Last weekend, the MIT Men’s Basketball team’s best season in history came to an end with a 56-71 loss to Wisconsin-Whitewater in the Final Four.
The Engineers had an unfortunate dry streak in the second half of the game after ending the first half with a tie, 26-26. A 14-0 run in less than five minutes for Whitewater took MIT from its slight lead of 32-30 to a huge deficit of 42-32. The Engineers’ range shooting was off-target most of the game, only hitting three of 20 from beyond the arc, an incredible low for an MIT team that prides itself in its high 3-point percentage. With an unlucky exterior game, MIT had trouble getting in the paint, as Whitewater had a defensive force in Chris Davis whose height, volume, and strength made it difficult for the Engineers to score down low. Davis also played well on the other end of the court, scoring a total of 30 points.
William Tashman ’13 was able to slip by Davis a few times, scoring three layups off offensive rebounds and playing consistently well throughout the game. MIT’s defense played well, on the other hand, enabling MIT to contain Whitewater to low scoring for most of the game. Whitewater’s end result of 71 points was still decent for the team, but they benefited from the last few minutes of the game because of a free-throw shooting contest.
MIT’s loss was mostly a result of a bad-shooting day — a sad way to end such a great season. They finished with a record that was only doubly tarnished, 29-2, the result of diligence and talent meeting for 5–7 p.m. practices in Rockwell Cage after a full day at MIT. The good news for the fans of the Cambridge, Mass. team is that many of the team’s major components will be back, including Tashman who ended his season with his 12th double-double, scoring 15 points and grabbing 14 rebounds, Mitchell Kates ’13 who played a strong tournament and is credited for being the organizational and leading force of the team’s offense, Noel Hollingsworth ’12 who owns an “unblockable” hook shot, as verified by Davis in the Final Four game whose stellar defensive effort could not match Hollingsworth’s skilled move, James Karraker ’12 who holds the Institute’s career record for 3-pointers, along with a host of rising stars like Paul Dawson ’15 who received a standing ovation from the crowd for his performance during the Final Four game.

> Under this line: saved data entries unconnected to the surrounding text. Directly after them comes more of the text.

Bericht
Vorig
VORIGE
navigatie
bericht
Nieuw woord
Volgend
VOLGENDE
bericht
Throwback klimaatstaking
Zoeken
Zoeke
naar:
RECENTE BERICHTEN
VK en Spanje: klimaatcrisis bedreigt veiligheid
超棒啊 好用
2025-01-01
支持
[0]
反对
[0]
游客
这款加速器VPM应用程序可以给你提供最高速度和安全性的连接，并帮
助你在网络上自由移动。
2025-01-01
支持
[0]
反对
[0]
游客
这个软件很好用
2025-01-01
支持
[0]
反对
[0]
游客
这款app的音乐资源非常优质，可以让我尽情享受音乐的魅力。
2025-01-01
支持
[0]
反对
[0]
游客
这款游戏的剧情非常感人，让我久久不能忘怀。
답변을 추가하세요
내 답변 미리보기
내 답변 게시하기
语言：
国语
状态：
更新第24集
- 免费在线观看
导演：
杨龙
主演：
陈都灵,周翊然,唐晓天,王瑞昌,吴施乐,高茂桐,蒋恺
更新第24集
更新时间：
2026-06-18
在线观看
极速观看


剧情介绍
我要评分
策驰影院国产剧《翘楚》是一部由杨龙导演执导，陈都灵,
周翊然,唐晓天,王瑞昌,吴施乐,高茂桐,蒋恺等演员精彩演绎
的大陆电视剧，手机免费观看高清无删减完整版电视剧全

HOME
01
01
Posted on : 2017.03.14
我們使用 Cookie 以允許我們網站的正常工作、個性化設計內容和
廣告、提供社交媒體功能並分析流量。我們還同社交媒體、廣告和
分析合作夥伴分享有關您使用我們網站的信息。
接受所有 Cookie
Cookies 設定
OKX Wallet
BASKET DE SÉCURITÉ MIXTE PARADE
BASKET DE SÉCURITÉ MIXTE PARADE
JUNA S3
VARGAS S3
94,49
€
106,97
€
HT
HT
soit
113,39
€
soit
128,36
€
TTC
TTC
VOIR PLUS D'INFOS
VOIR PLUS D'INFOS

As coach Paul Grant said, “The word is getting out. It’s going to take a while, but anyone who has been in and around this program for the past five years knows that this is a program on a meteoric rise [that] shows no sign of waning.” MIT is on the radar and on the move; the team’s performance this year warranted its first entrance into the Final Four — looking ahead, it doesn’t look like it will be the team’s last visit to nationals.